The United States, in other words, has effectively boxed Israel in. Having been struck hard by an Iranian proxy, Israel can attempt to eliminate that proxy — on an accelerated timeline, at the cost of massive international outrage, and to limited strategic benefit. But it is being prevented by the US from taking any proactive measures to re-establish deterrence against Tehran, including by striking Hezbollah — not, to be clear, because doing so would draw the US into a new war, but because it would derail Washington’s pro-Iran foreign policy. All the while, the Biden administration is micromanaging Israel’s Gaza campaign, publicly criticising its goal of destroying Hamas as unrealistic, and leaking a steady stream of disparaging remarks to the American press to the effect that the Israeli leadership is insensitive to civilian casualties and bent on dragging the United States into war.

Read in that light, the oligarch-funded protests against Biden are somewhat less mysterious. They are, in fact, a useful form of Kabuki: Biden pretends to be the best friend Israel has ever had, offering the Left pretends to hate him for it. Both sides benefit: for Biden, pressure from the Left gives him leverage to turn around to the Israelis and say, “you better listen to me, or I’ll have to cave to my party’s flank”, while offering his party’s Jewish and pro-Israel voters a show of the president’s resolute commitment to the Jewish state — even as he courts Iran. And this pose is especially important in justifying the latter policy, since Americans remain overwhelmingly supportive of Israel and overwhelmingly hostile toward Iran and its terrorist proxies.
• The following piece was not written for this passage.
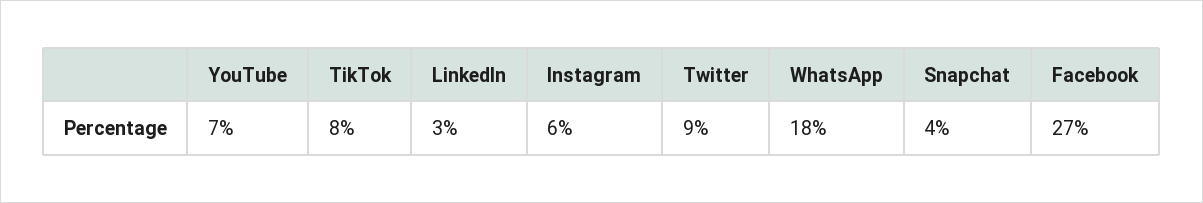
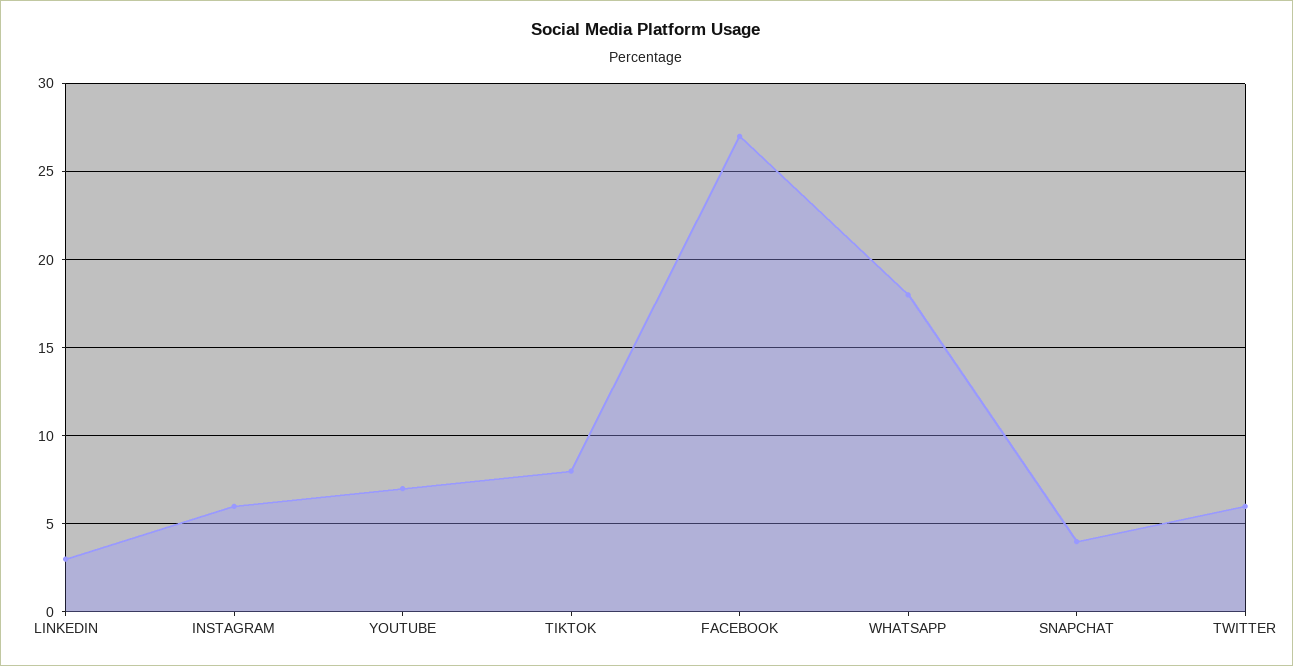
Twitter: 9 -> 6

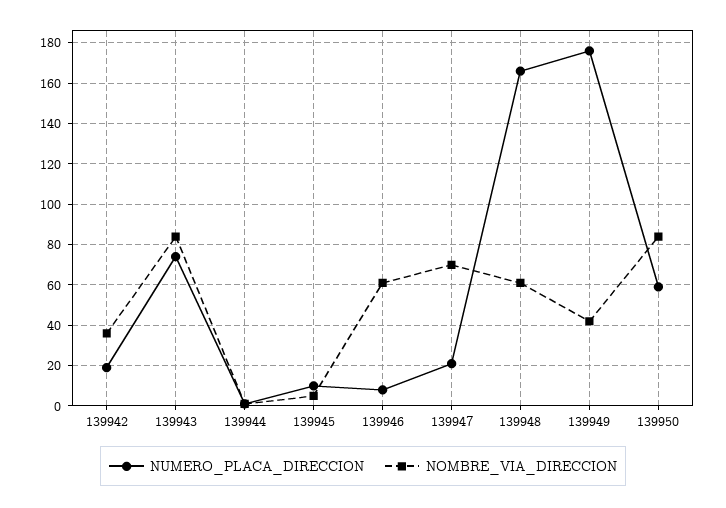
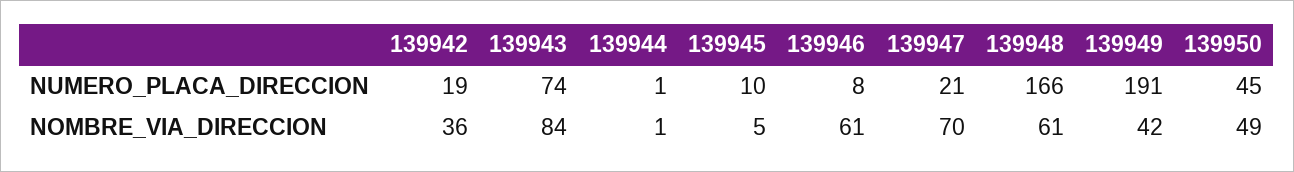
NUMERO_PLACA_DIRECCION, 139949: 175 -> 191
NUMERO_PLACA_DIRECCION, 139950: 60 -> 45
NOMBRE_VIA_DIRECCION, 139950: 85 -> 49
Sending money to Tehran so that it can fund and train Hamas for the purpose of raping women and murdering babies does not, as they say, play in Peoria.

The Left, meanwhile, gets to demonstrate its principled independence from the Democratic establishment while setting the stage to extract concessions within the party and party-adjacent bureaucracies — set-asides for Arab, Palestinian and Muslim staffers, a National Strategy to Counter Islamophobia (presumably to be administered by professional “anti-Islamophobia” activists), and a general resetting of the Overton window for the next round of conflict. Plus, there’s the continued channelling of nominally “anti-system” energies into a web of party-controlled nonprofits, which have already proven themselves adept at redirecting the righteous anger of America’s radicals into a neverending jihad against “racists”, “MAGA extremists”, and other deplorables.

You may not care about Israel, but Israel, or at least the ongoing convulsions in America that are nominally “about” Israel, cares about you. Why? Because this is how progressive governance works in America now: billionaire-funded activist groups stage disruptive protests, sympathetically covered by their allies in mainstream media, to create a false impression of popular support for Left-wing policy demands, regardless of the actual views of the public (see: defund the police). The only difference between this issue and others like it is that the dynamics here are far clearer, since, for now at least, virtually no one in America outside the network of Soros- and Buffet-funded professional radicals actually supports Hamas.